Work order: Can you rewrite the part of the discussion of human adaptations that starts at "In my original" and ends at "years or so.", changing "nearest relative" to "closest relative"?

Document text:
*****

No, I'm saying they ARE adaptions. We rely less on the appendix, head size is smaller at birth, our little fingers are shorter and less useful, same with our little toe. All these gradual changes over the course of the last 100,000 years. Not slow at all. And some of those are major adaptions.
Oh ok, I understand now. Thanks.
In my original comment, I
did say the past 100,000 years, not before that.
Also, we have not yet found the evolutionary link that separates us from our nearest relative, so the jury is out on how much we have evolved exactly in the past 200,000 years or so.
Your comments do bring up another good point though. What we consider "useful" or "useless" now is highly subjective, and we should not be seeking to modify our genes without knowing just how crucial those adaptations are. Nature tends to know better than us.
The appendix, it turns out, has lymphatic-immune and gut flora modulating properties. Wisdom teeth have a harder time growing in now because our modern diet does not sufficiently allow for jaw size to develop and accommodate all teeth. Native people who still consume a paleo diet don't have the problem of jaw narrowing that modern people do.
A lot of modern diseases are the result of our own ignorance as we haphazardly consume or are exposed to unnatural chemical compounds. The average American is lacking in most of the major vitamins and minerals required for a healthy body to be free of disease.
Constantly looking for genetic explanations to the most common diseases, like cancer, heart disease, and neuro-degenerative disease, is a cop out from addressing the root causes, which can be found in the way modern humans are living.

*****

Supplied entries:

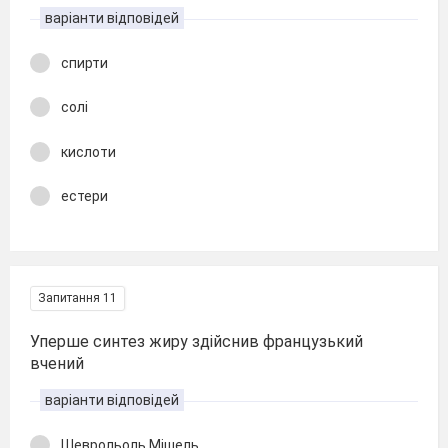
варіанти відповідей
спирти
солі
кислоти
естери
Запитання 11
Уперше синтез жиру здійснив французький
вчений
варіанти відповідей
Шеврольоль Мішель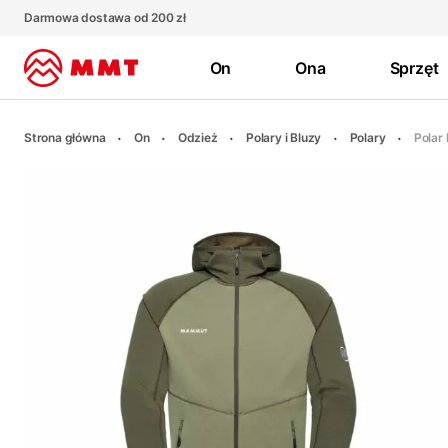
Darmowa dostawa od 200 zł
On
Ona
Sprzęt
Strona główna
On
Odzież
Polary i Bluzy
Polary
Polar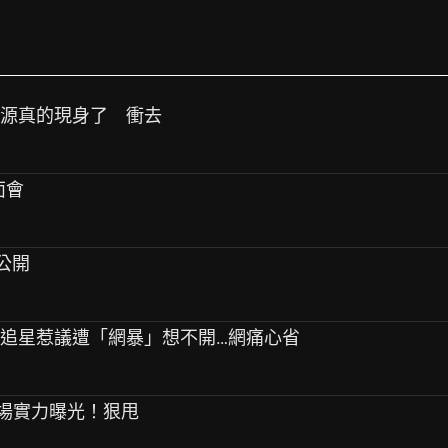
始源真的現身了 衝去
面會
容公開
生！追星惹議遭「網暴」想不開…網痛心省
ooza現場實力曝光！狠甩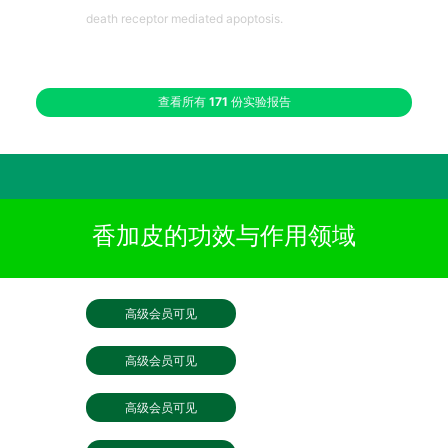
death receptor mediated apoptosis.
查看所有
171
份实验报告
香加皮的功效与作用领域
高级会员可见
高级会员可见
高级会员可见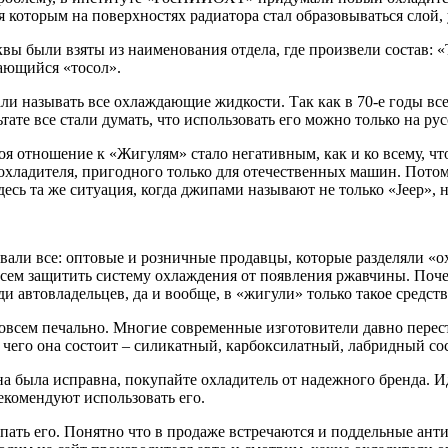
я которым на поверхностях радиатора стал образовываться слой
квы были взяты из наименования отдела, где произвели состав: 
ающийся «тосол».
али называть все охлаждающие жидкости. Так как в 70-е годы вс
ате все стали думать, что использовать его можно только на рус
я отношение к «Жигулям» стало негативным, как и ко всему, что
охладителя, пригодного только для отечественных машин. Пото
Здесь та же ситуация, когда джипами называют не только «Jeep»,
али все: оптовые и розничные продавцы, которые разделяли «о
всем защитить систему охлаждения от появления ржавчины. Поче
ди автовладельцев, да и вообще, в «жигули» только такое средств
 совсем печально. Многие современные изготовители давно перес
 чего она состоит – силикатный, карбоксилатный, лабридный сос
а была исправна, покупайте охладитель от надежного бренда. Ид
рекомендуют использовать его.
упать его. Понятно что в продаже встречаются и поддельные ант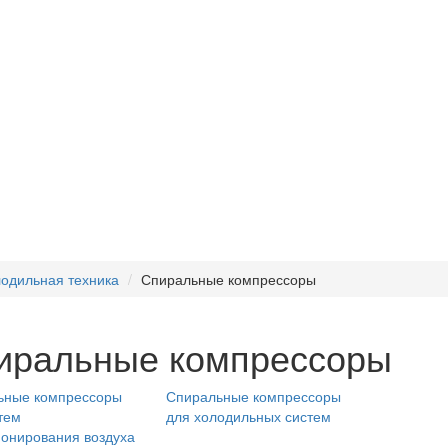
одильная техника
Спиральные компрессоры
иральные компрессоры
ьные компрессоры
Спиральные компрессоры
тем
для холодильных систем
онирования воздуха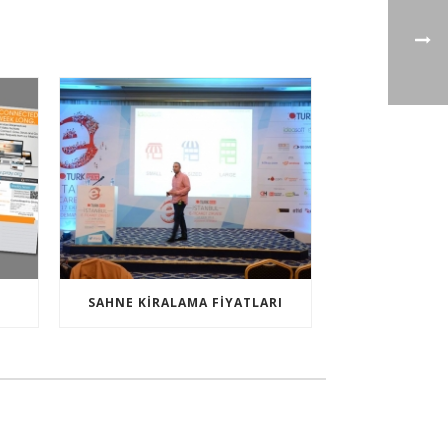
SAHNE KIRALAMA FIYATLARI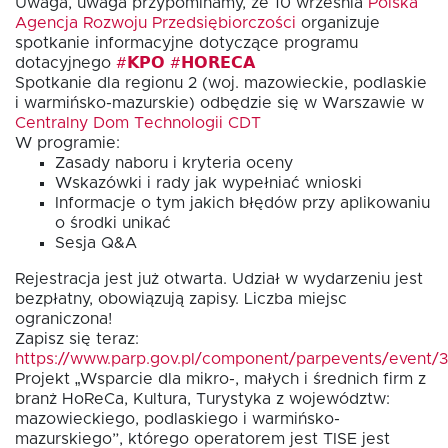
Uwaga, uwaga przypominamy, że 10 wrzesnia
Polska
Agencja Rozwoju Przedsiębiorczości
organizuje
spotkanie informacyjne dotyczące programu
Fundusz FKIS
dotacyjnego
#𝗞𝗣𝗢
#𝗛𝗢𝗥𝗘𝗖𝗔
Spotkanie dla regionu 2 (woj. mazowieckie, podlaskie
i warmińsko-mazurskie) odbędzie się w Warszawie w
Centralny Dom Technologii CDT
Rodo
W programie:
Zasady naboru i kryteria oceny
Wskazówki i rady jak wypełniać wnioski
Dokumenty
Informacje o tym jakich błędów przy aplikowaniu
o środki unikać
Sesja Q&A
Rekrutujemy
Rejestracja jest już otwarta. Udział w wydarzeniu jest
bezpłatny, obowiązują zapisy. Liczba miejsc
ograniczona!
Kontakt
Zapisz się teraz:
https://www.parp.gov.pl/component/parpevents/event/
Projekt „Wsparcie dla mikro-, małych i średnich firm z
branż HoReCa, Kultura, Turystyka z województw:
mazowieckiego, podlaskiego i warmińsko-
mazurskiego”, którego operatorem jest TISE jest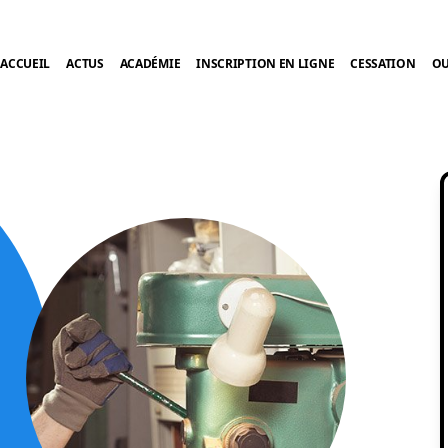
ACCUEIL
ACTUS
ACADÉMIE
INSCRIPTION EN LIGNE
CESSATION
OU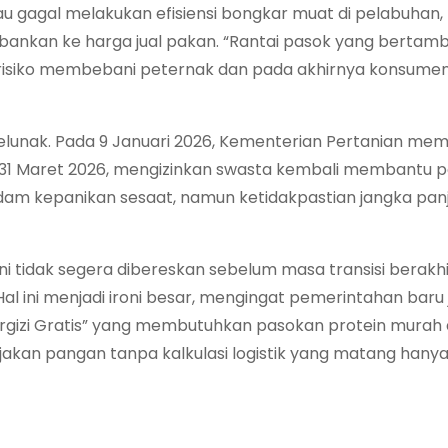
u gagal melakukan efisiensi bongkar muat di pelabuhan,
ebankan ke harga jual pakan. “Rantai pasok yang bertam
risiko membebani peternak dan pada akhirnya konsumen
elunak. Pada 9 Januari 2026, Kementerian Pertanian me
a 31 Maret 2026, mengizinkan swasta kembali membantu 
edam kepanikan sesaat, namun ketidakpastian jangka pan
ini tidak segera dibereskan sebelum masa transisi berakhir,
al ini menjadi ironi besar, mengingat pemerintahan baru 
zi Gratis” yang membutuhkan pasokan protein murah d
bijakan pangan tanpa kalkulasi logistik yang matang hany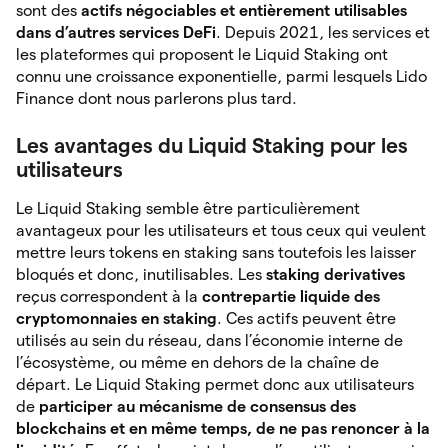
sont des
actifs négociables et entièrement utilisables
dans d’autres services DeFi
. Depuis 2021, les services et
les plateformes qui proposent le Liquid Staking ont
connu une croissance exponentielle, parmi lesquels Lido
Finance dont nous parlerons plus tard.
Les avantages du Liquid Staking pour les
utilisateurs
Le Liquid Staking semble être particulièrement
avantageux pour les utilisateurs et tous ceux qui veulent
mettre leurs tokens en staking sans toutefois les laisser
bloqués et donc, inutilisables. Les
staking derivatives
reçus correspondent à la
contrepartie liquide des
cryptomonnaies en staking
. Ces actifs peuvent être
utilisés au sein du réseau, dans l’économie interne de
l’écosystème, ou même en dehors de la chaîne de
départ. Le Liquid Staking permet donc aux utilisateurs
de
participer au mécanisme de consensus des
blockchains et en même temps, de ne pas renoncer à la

*****

Output of the task:
In my original comment, I
did say the past 100,000 years, not before that.
Also, we have not yet found the evolutionary link that separates us from our closest relative, so the jury is out on how much we have evolved exactly in the past 200,000 years or so.